With a December demolition deadline threatening Santa Monica's oldest standing building, the City Council has decided to move the Rapp Saloon to city-owned property if that is what it will take to save it.
Although city leaders said they would rather see the building remain at its current location, they have directed city staff to consider two other sites.
The property owners, who want to sell the 15,000-square-foot parcel, say they have been hamstrung by the city's law governing historical landmarks.
The 900-square-foot Rapp Saloon on 2nd Street, between Broadway and Santa Monica Boulevard, was built in 1875. Used briefly in the late 1880s as City Hall, the masonry building has been vacant for 10 years.
The Lewis Shell Trust, which owns the property, applied for a demolition permit June 19, 1984, to either raze the structure or have it removed to another location to develop the property.
Because the building is a designated city landmark, the owners had to wait a year to obtain a permit. They have until Dec. 18 to demolish it or remove it.

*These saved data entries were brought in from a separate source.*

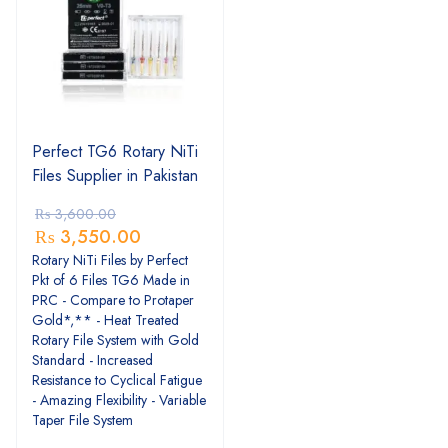
Perfect TG6 Rotary NiTi
Files Supplier in Pakistan
₨
3,600.00
₨
3,550.00
Rotary NiTi Files by Perfect
Pkt of 6 Files TG6 Made in
PRC - Compare to Protaper
Gold*,** - Heat Treated
Rotary File System with Gold
Standard - Increased
Resistance to Cyclical Fatigue
- Amazing Flexibility - Variable
Taper File System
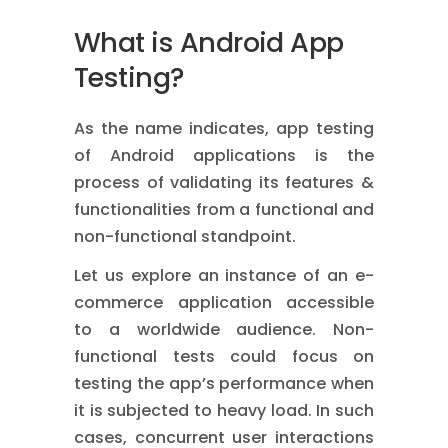
What is Android App
Testing?
As the name indicates, app testing
of Android applications is the
process of validating its features &
functionalities from a functional and
non-functional standpoint.
Let us explore an instance of an e-
commerce application accessible
to a worldwide audience.
Non-
functional tests
could focus on
testing the app’s performance when
it is subjected to heavy load. In such
cases, concurrent user interactions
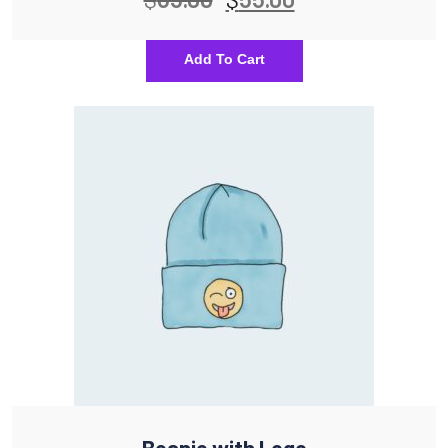
Add To Cart
Beanie with Logo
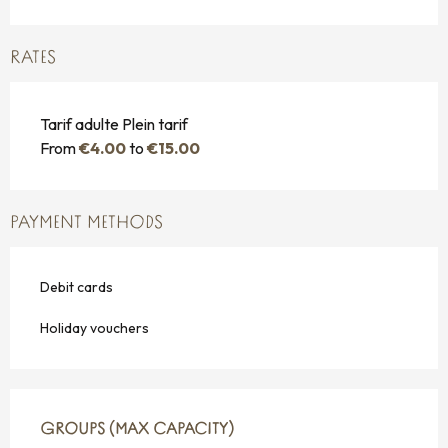
RATES
Tarif adulte Plein tarif
From
€4.00
to
€15.00
PAYMENT METHODS
Debit cards
Holiday vouchers
GROUPS (MAX CAPACITY)
GROUPS (MAX CAPACITY)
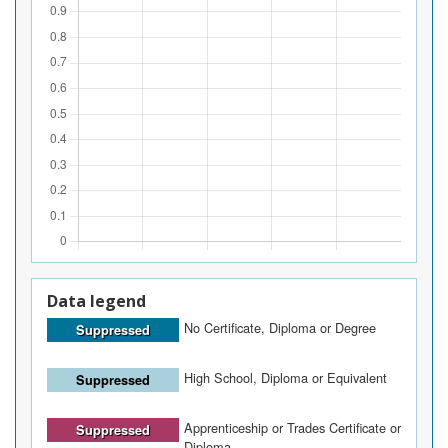
Data legend
No Certificate, Diploma or Degree
Suppressed
High School, Diploma or Equivalent
Suppressed
Apprenticeship or Trades Certificate or
Suppressed
Diploma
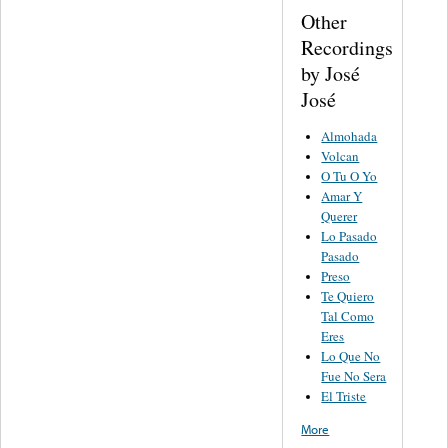
Other
Recordings
by José
José
Almohada
Volcan
O Tu O Yo
Amar Y
Querer
Lo Pasado
Pasado
Preso
Te Quiero
Tal Como
Eres
Lo Que No
Fue No Sera
El Triste
More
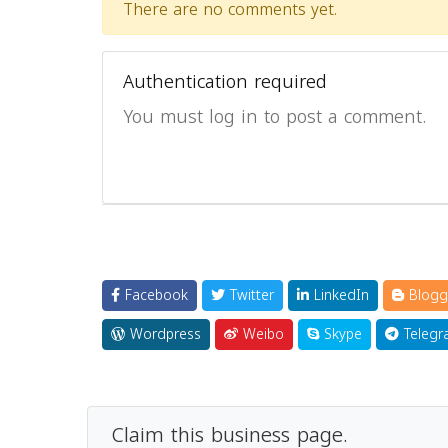
There are no comments yet.
Authentication required
You must log in to post a comment.
Facebook
Twitter
LinkedIn
Blogg
Wordpress
Weibo
Skype
Telegr
Claim this business page.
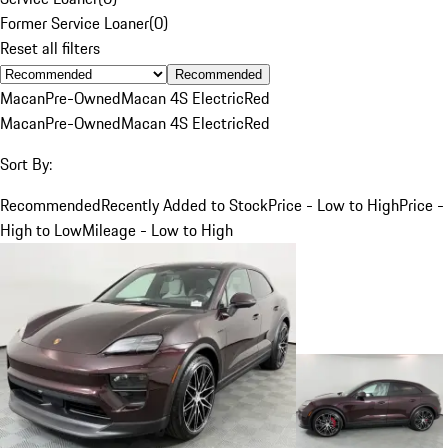
Former Service Loaner
(
0
)
Reset all filters
Recommended
Macan
Pre-Owned
Macan 4S Electric
Red
Macan
Pre-Owned
Macan 4S Electric
Red
Sort By:
Recommended
Recently Added to Stock
Price - Low to High
Price -
High to Low
Mileage - Low to High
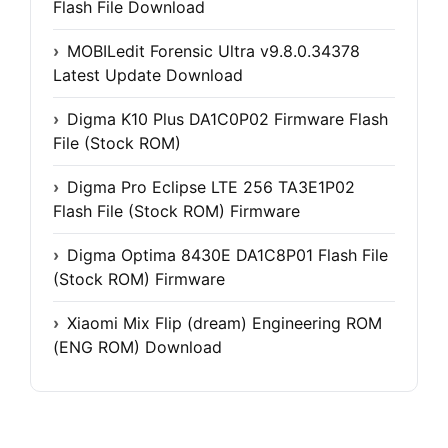
Flash File Download
MOBILedit Forensic Ultra v9.8.0.34378
Latest Update Download
Digma K10 Plus DA1C0P02 Firmware Flash
File (Stock ROM)
Digma Pro Eclipse LTE 256 TA3E1P02
Flash File (Stock ROM) Firmware
Digma Optima 8430E DA1C8P01 Flash File
(Stock ROM) Firmware
Xiaomi Mix Flip (dream) Engineering ROM
(ENG ROM) Download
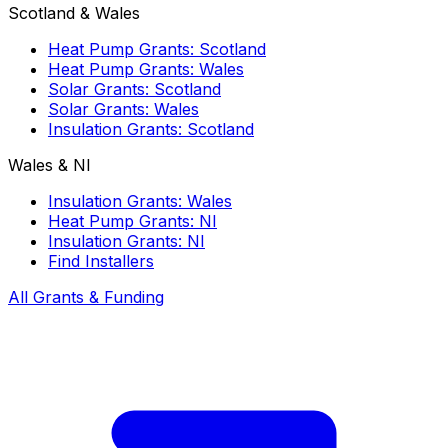
Scotland & Wales
Heat Pump Grants: Scotland
Heat Pump Grants: Wales
Solar Grants: Scotland
Solar Grants: Wales
Insulation Grants: Scotland
Wales & NI
Insulation Grants: Wales
Heat Pump Grants: NI
Insulation Grants: NI
Find Installers
All Grants & Funding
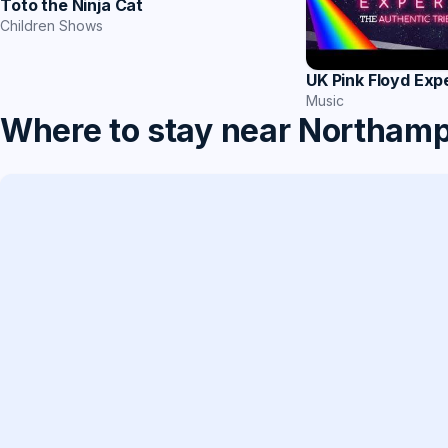
Toto the Ninja Cat
Children Shows
UK Pink Floyd Exp
Music
Where to stay near Northam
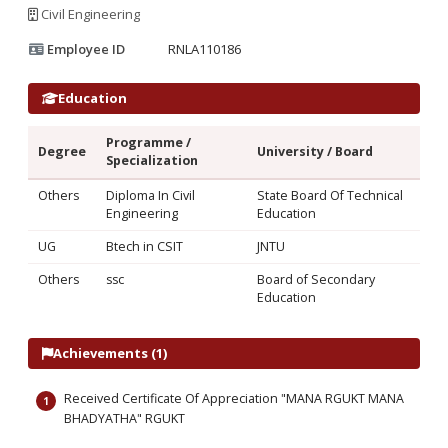
Civil Engineering
Employee ID
RNLA110186
Education
Programme /
Degree
University / Board
Specialization
Others
Diploma In Civil
State Board Of Technical
Engineering
Education
UG
Btech in CSIT
JNTU
Others
ssc
Board of Secondary
Education
Achievements (1)
Received Certificate Of Appreciation "MANA RGUKT MANA
BHADYATHA" RGUKT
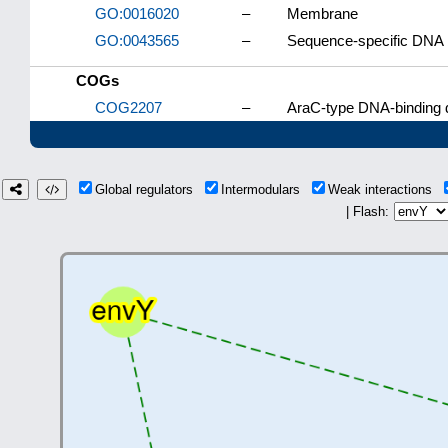
GO:0016020
–
Membrane
GO:0043565
–
Sequence-specific DNA 
COGs
COG2207
–
AraC-type DNA-binding d
Global regulators
Intermodulars
Weak interactions
| Flash:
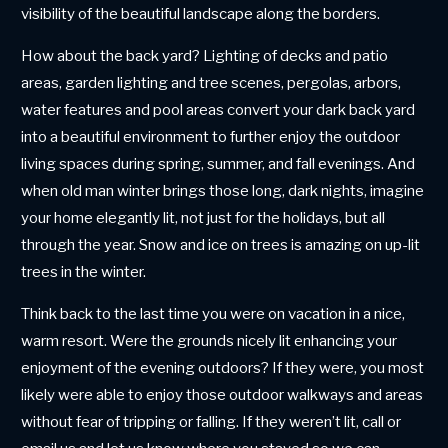
visibility of the beautiful landscape along the borders.
How about the back yard? Lighting of decks and patio
areas, garden lighting and tree scenes, pergolas, arbors,
water features and pool areas convert your dark back yard
into a beautiful environment to further enjoy the outdoor
living spaces during spring, summer, and fall evenings. And
when old man winter brings those long, dark nights, imagine
your home elegantly lit, not just for the holidays, but all
through the year. Snow and ice on trees is amazing on up-lit
trees in the winter.
Think back to the last time you were on vacation in a nice,
warm resort. Were the grounds nicely lit enhancing your
enjoyment of the evening outdoors? If they were, you most
likely were able to enjoy those outdoor walkways and areas
without fear of tripping or falling. If they weren’t lit, call or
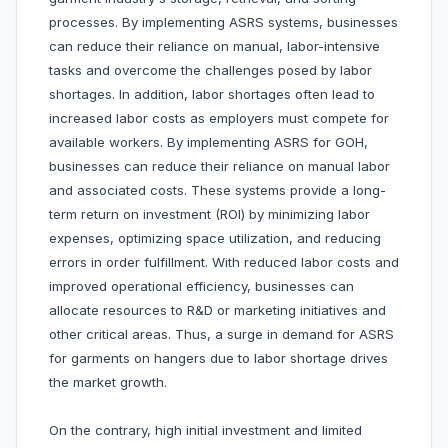
processes. By implementing ASRS systems, businesses
can reduce their reliance on manual, labor-intensive
tasks and overcome the challenges posed by labor
shortages. In addition, labor shortages often lead to
increased labor costs as employers must compete for
available workers. By implementing ASRS for GOH,
businesses can reduce their reliance on manual labor
and associated costs. These systems provide a long-
term return on investment (ROI) by minimizing labor
expenses, optimizing space utilization, and reducing
errors in order fulfillment. With reduced labor costs and
improved operational efficiency, businesses can
allocate resources to R&D or marketing initiatives and
other critical areas. Thus, a surge in demand for ASRS
for garments on hangers due to labor shortage drives
the market growth.
On the contrary, high initial investment and limited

If the building is not removed or demolished by Dec. 18, the law requires the owners to wait another year before taking any other action, according to Rosario Perry, attorney for the Shell Trust.
Perry said the landmark law is inflexible. He said that the Shell family has been trying for seven years to sell the property "without success because of the unsettled question of what to do with the building."
"We cannot sell the property with the building on it," Perry said. "The only bona fide offers we have received involved removal or demolition of the building.
"At the same time, the city has not been cooperative in reaching a deal with the owners to allow potential new owners a density bonus if they maintain the building on the property.
"We are in the position of having to force the city into action by threatening to demolish the building--and neither the Shells nor I want to raze the structure."
The City Council on Tuesday authorized city staff to develop a plan to move the building to city property, either immediately north of City Hall on Maint Street or to a parking lot across the street from the building's current location.
Mayor Christine E. Reed said, however, that the city would like the building to remain on the site. "Obviously," she said, "preservation groups prefer that historically significant buildings stay where they are.
"If that is not possible in this case, our main concern is that the building be saved, even if it means moving the structure to another site."
Reed said that she is in favor of a density bonus for any new owner who would leave the building on the property. Current zoning allows construction of a three-story building on the site; Reed said that she would be willing to allow a four-story building there.
"I have had a lot of calls from developers saying they would be willing to incorporate the building into their development of the site," Reed said. "I hope that they can get together with the owners before the deadline."
Perry said that the owners would be more than willing to put off demolishing the building if the city would be more cooperative in trying to settle the issue.
"We are not the bad guys in this situation," Perry said. "The city bureaucracy set up to save historical structures is being used by the city to delay any action--and (it is) forcing us to look like the bad guys."
Stanley E. Scholl, general services director, said that his office is preparing plans to move the building on schedule in December if it becomes necessary.